(DATA FOR THIS EXERCISE)
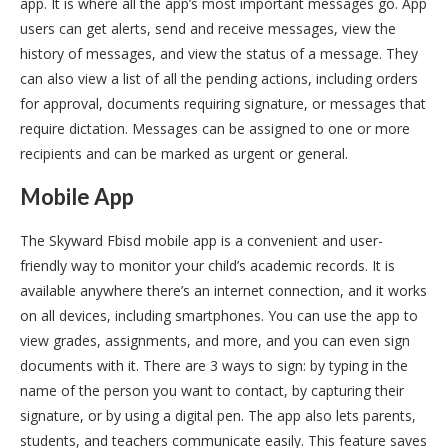
app. It is where all the app’s most important messages go. App
users can get alerts, send and receive messages, view the
history of messages, and view the status of a message. They
can also view a list of all the pending actions, including orders
for approval, documents requiring signature, or messages that
require dictation. Messages can be assigned to one or more
recipients and can be marked as urgent or general.
Mobile App
The Skyward Fbisd mobile app is a convenient and user-
friendly way to monitor your child’s academic records. It is
available anywhere there’s an internet connection, and it works
on all devices, including smartphones. You can use the app to
view grades, assignments, and more, and you can even sign
documents with it. There are 3 ways to sign: by typing in the
name of the person you want to contact, by capturing their
signature, or by using a digital pen. The app also lets parents,
students, and teachers communicate easily. This feature saves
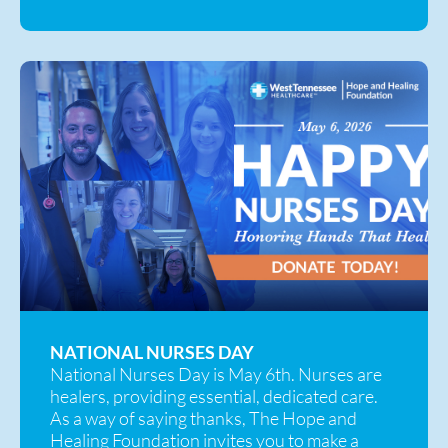
NATIONAL NURSES DAY
National Nurses Day is May 6th. Nurses are
healers, providing essential, dedicated care.
As a way of saying thanks, The Hope and
Healing Foundation invites you to make a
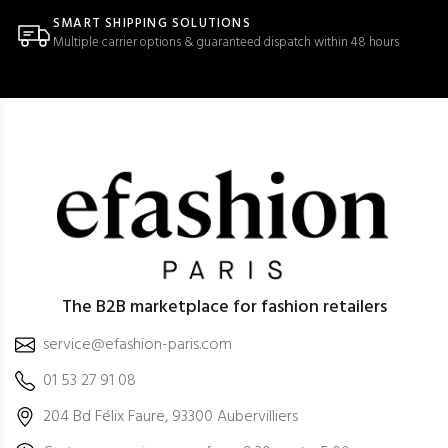
SMART SHIPPING SOLUTIONS
Multiple carrier options & guaranteed dispatch within 48 hours
The B2B marketplace for fashion retailers
service@efashion-paris.com
01 53 27 91 08
204 Bd Félix Faure, 93300 Aubervilliers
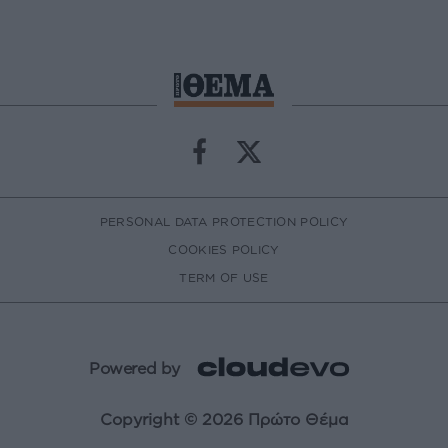
PERSONAL DATA PROTECTION POLICY
COOKIES POLICY
TERM OF USE
Powered by
Copyright © 2026 Πρώτο Θέμα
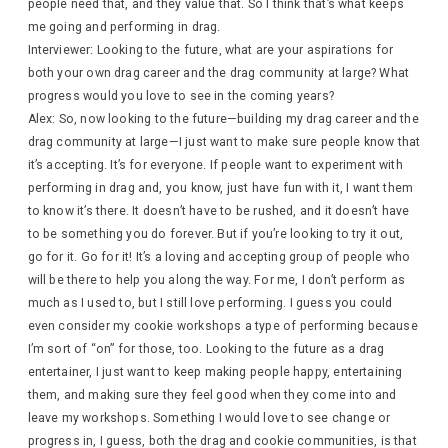
people need that, and they value that. So I think that’s what keeps
me going and performing in drag.
Interviewer: Looking to the future, what are your aspirations for
both your own drag career and the drag community at large? What
progress would you love to see in the coming years?
Alex: So, now looking to the future—building my drag career and the
drag community at large—I just want to make sure people know that
it’s accepting. It’s for everyone. If people want to experiment with
performing in drag and, you know, just have fun with it, I want them
to know it’s there. It doesn’t have to be rushed, and it doesn’t have
to be something you do forever. But if you’re looking to try it out,
go for it. Go for it! It’s a loving and accepting group of people who
will be there to help you along the way. For me, I don’t perform as
much as I used to, but I still love performing. I guess you could
even consider my cookie workshops a type of performing because
I’m sort of “on” for those, too. Looking to the future as a drag
entertainer, I just want to keep making people happy, entertaining
them, and making sure they feel good when they come into and
leave my workshops. Something I would love to see change or
progress in, I guess, both the drag and cookie communities, is that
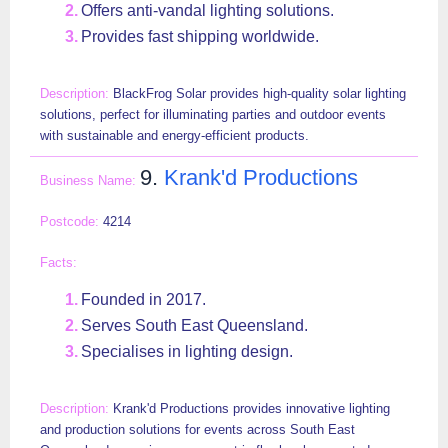
Offers anti-vandal lighting solutions.
Provides fast shipping worldwide.
BlackFrog Solar provides high-quality solar lighting
solutions, perfect for illuminating parties and outdoor events
with sustainable and energy-efficient products.
9.
Krank'd Productions
4214
Founded in 2017.
Serves South East Queensland.
Specialises in lighting design.
Krank'd Productions provides innovative lighting
and production solutions for events across South East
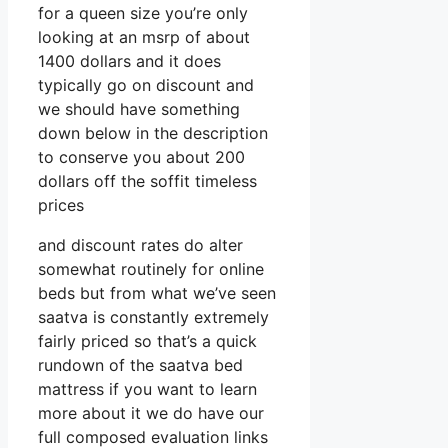
for a queen size you’re only
looking at an msrp of about
1400 dollars and it does
typically go on discount and
we should have something
down below in the description
to conserve you about 200
dollars off the soffit timeless
prices
and discount rates do alter
somewhat routinely for online
beds but from what we’ve seen
saatva is constantly extremely
fairly priced so that’s a quick
rundown of the saatva bed
mattress if you want to learn
more about it we do have our
full composed evaluation links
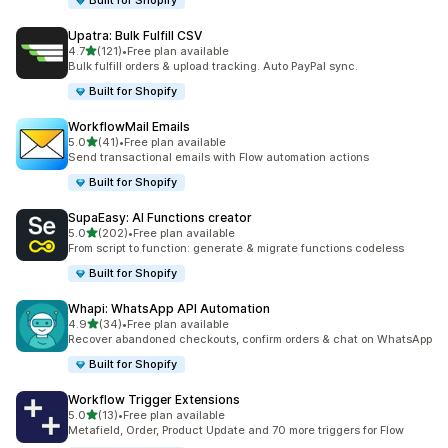
Built for Shopify
Upatra: Bulk Fulfill CSV
out of 5 stars
4.7
(121)
•
Free plan available
121 total reviews
Bulk fulfill orders & upload tracking. Auto PayPal sync.
Built for Shopify
WorkflowMail Emails
out of 5 stars
5.0
(41)
•
Free plan available
41 total reviews
Send transactional emails with Flow automation actions
Built for Shopify
SupaEasy: AI Functions creator
out of 5 stars
5.0
(202)
•
Free plan available
202 total reviews
From script to function: generate & migrate functions codeless
Built for Shopify
Whapi: WhatsApp API Automation
out of 5 stars
4.9
(34)
•
Free plan available
34 total reviews
Recover abandoned checkouts, confirm orders & chat on WhatsApp
Built for Shopify
Workflow Trigger Extensions
out of 5 stars
5.0
(13)
•
Free plan available
13 total reviews
Metafield, Order, Product Update and 70 more triggers for Flow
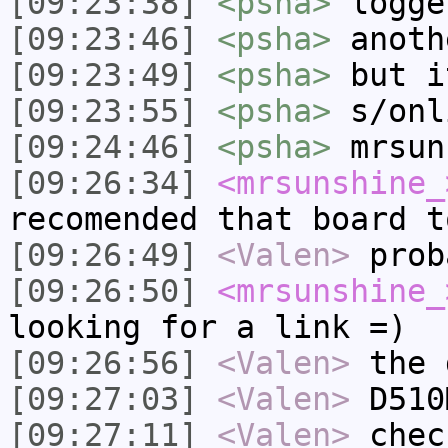
[09:23:38]
<psha>
logge
[09:23:46]
<psha>
anoth
[09:23:49]
<psha>
but i
[09:23:55]
<psha>
s/onl
[09:24:46]
<psha>
mrsun
[09:26:34]
<mrsunshine_
recomended that board t
[09:26:49]
<Valen>
prob
[09:26:50]
<mrsunshine_
looking for a link =)
[09:26:56]
<Valen>
the 
[09:27:03]
<Valen>
D510
[09:27:11]
<Valen>
chec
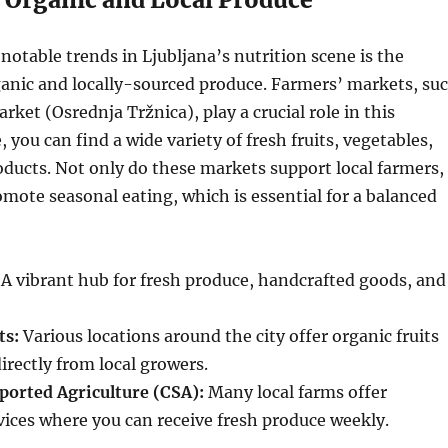
notable trends in Ljubljana’s nutrition scene is the
anic and locally-sourced produce. Farmers’ markets, su
rket (Osrednja Tržnica), play a crucial role in this
you can find a wide variety of fresh fruits, vegetables,
oducts. Not only do these markets support local farmers,
omote seasonal eating, which is essential for a balanced
A vibrant hub for fresh produce, handcrafted goods, and
ts:
Various locations around the city offer organic fruits
irectly from local growers.
orted Agriculture (CSA):
Many local farms offer
vices where you can receive fresh produce weekly.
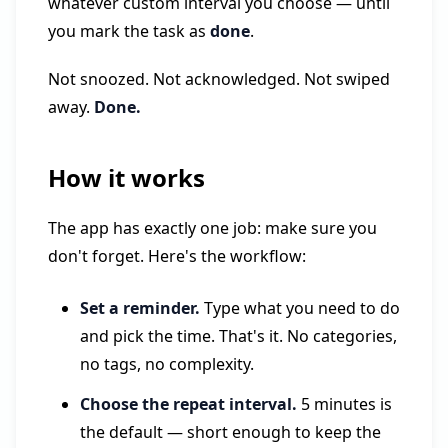
whatever custom interval you choose — until
you mark the task as
done
.
Not snoozed. Not acknowledged. Not swiped
away.
Done.
How it works
The app has exactly one job: make sure you
don't forget. Here's the workflow:
Set a reminder.
Type what you need to do
and pick the time. That's it. No categories,
no tags, no complexity.
Choose the repeat interval.
5 minutes is
the default — short enough to keep the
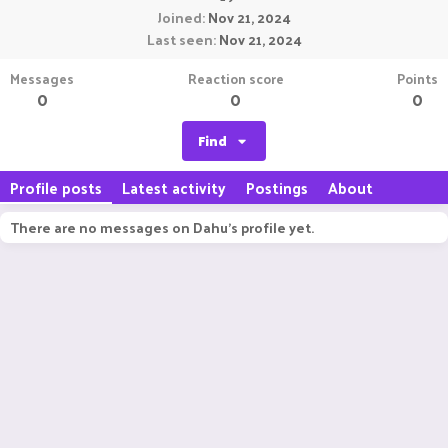
Joined
Nov 21, 2024
Last seen
Nov 21, 2024
Messages
Reaction score
Points
0
0
0
Find
Profile posts
Latest activity
Postings
About
There are no messages on Dahu's profile yet.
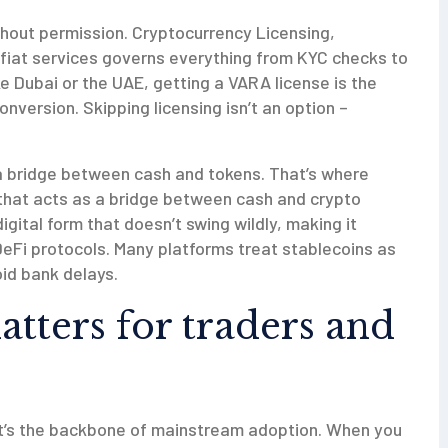
ithout permission.
Cryptocurrency Licensing
,
 fiat services
governs everything from KYC checks to
ke Dubai or the UAE, getting a VARA license is the
nversion. Skipping licensing isn’t an option –
 a bridge between cash and tokens. That’s where
 that acts as a bridge between cash and crypto
digital form that doesn’t swing wildly, making it
eFi protocols. Many platforms treat stablecoins as
id bank delays.
tters for traders and
; it’s the backbone of mainstream adoption. When you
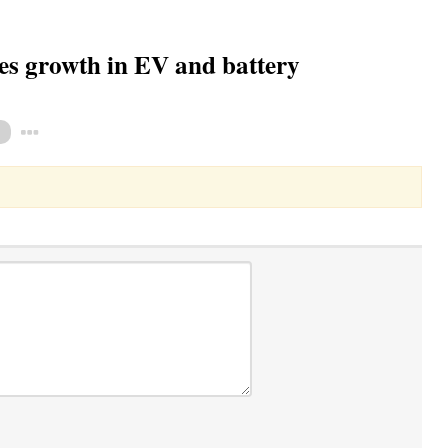
yes growth in EV and battery
Toggle Dropdown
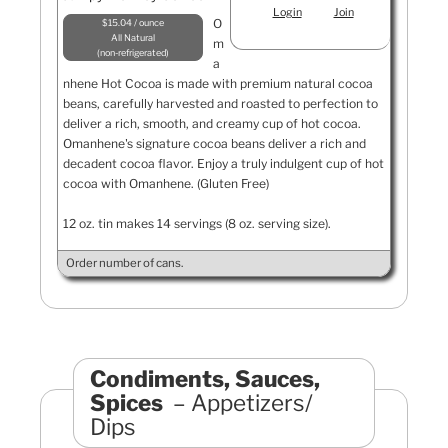
Login
Join
O
$15.04 / ounce
All Natural
m
non-refrigerated
a
nhene Hot Cocoa is made with premium natural cocoa
beans, carefully harvested and roasted to perfection to
deliver a rich, smooth, and creamy cup of hot cocoa.
Omanhene's signature cocoa beans deliver a rich and
decadent cocoa flavor. Enjoy a truly indulgent cup of hot
cocoa with Omanhene. (Gluten Free)
12 oz. tin makes 14 servings (8 oz. serving size).
Order number of cans.
Condiments, Sauces,
Spices
Appetizers/
Dips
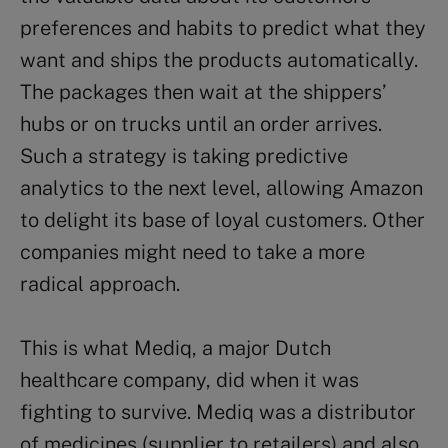
preferences and habits to predict what they
want and ships the products automatically.
The packages then wait at the shippers’
hubs or on trucks until an order arrives.
Such a strategy is taking predictive
analytics to the next level, allowing Amazon
to delight its base of loyal customers. Other
companies might need to take a more
radical approach.
This is what Mediq, a major Dutch
healthcare company, did when it was
fighting to survive. Mediq was a distributor
of medicines (supplier to retailers) and also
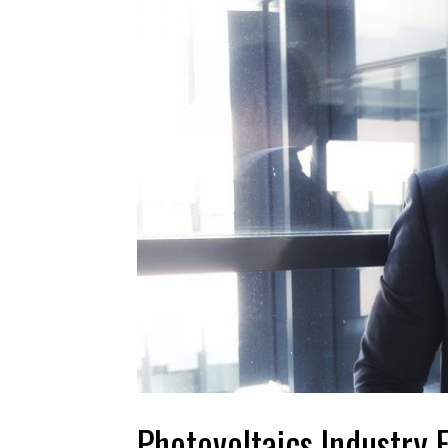
Photovoltaics Industry 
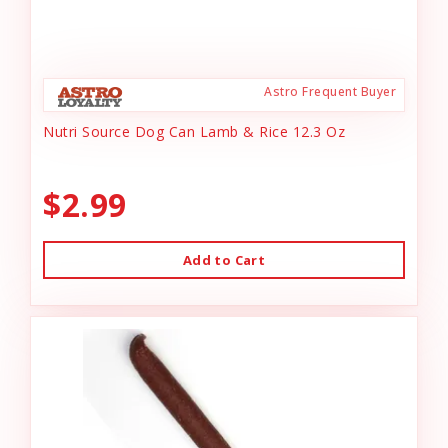
Astro Frequent Buyer
Nutri Source Dog Can Lamb & Rice 12.3 Oz
$2.99
Add to Cart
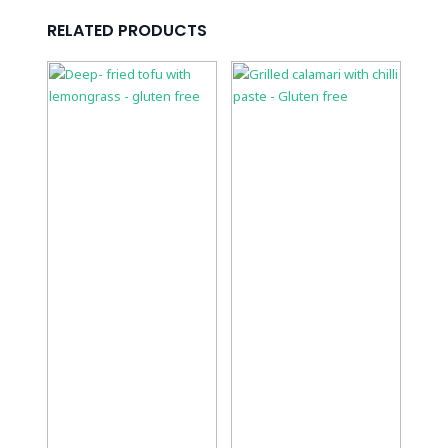
RELATED PRODUCTS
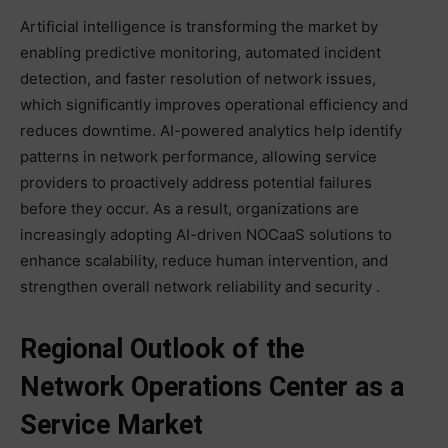
Artificial intelligence is transforming the market by
enabling predictive monitoring, automated incident
detection, and faster resolution of network issues,
which significantly improves operational efficiency and
reduces downtime. AI-powered analytics help identify
patterns in network performance, allowing service
providers to proactively address potential failures
before they occur. As a result, organizations are
increasingly adopting AI-driven NOCaaS solutions to
enhance scalability, reduce human intervention, and
strengthen overall network reliability and security .
Regional Outlook of the
Network Operations Center as a
Service Market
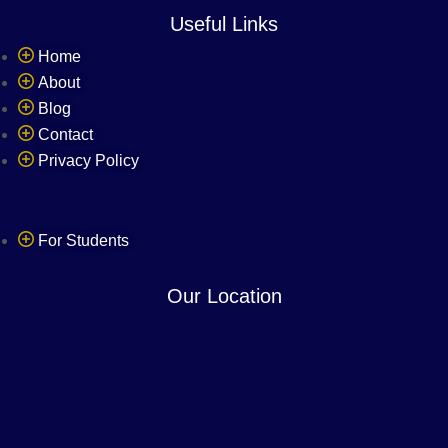
Useful Links
Home
About
Blog
Contact
Privacy Policy
Refer & Earn
For Students
Our Location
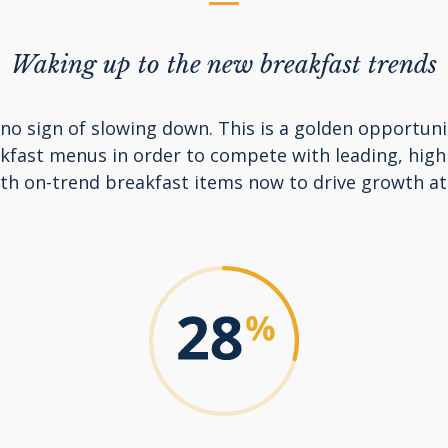
Waking up to the new breakfast trends
o sign of slowing down. This is a golden opportuni
akfast menus in order to compete with leading, high
ith on-trend breakfast items now to drive growth at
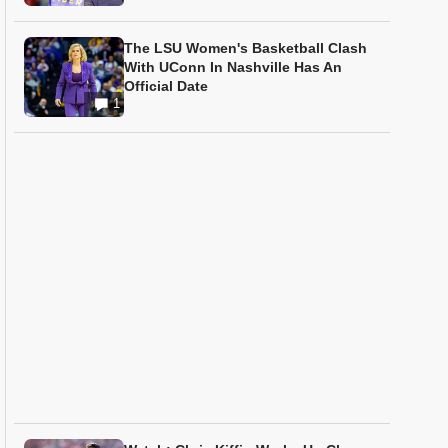
The LSU Women's Basketball Clash
With UConn In Nashville Has An
Official Date
1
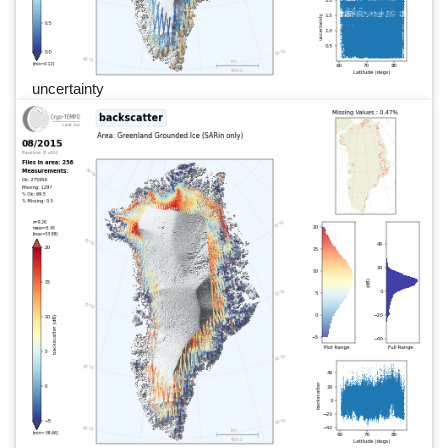
uncertainty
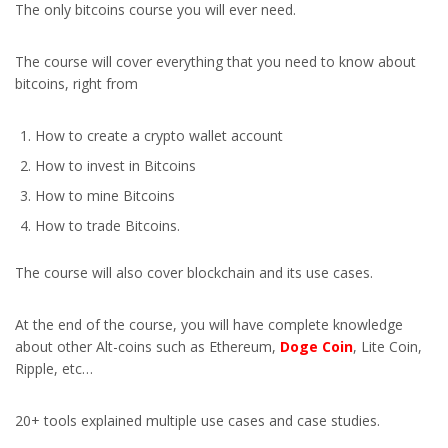
The only bitcoins course you will ever need.
The course will cover everything that you need to know about
bitcoins, right from
How to create a crypto wallet account
How to invest in Bitcoins
How to mine Bitcoins
How to trade Bitcoins.
The course will also cover blockchain and its use cases.
At the end of the course, you will have complete knowledge
about other Alt-coins such as Ethereum,
Doge Coin
, Lite Coin,
Ripple, etc…
20+ tools explained multiple use cases and case studies.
(End DATA FOR THIS EXERCISE)
**ACTIVITY**
Look above for the line with "deliver a rich, smooth, and" and the line with "radical approach.", then copy them and all lines in between exactly as written, and only those, without any pictures.

**OUTPUT**
deliver a rich, smooth, and creamy cup of hot cocoa.
Omanhene's signature cocoa beans deliver a rich and
decadent cocoa flavor. Enjoy a truly indulgent cup of hot
cocoa with Omanhene. (Gluten Free)
12 oz. tin makes 14 servings (8 oz. serving size).
Order number of cans.
Condiments, Sauces,
Spices
Appetizers/
Dips
preferences and habits to predict what they
want and ships the products automatically.
The packages then wait at the shippers’
hubs or on trucks until an order arrives.
Such a strategy is taking predictive
analytics to the next level, allowing Amazon
to delight its base of loyal customers. Other
companies might need to take a more
radical approach.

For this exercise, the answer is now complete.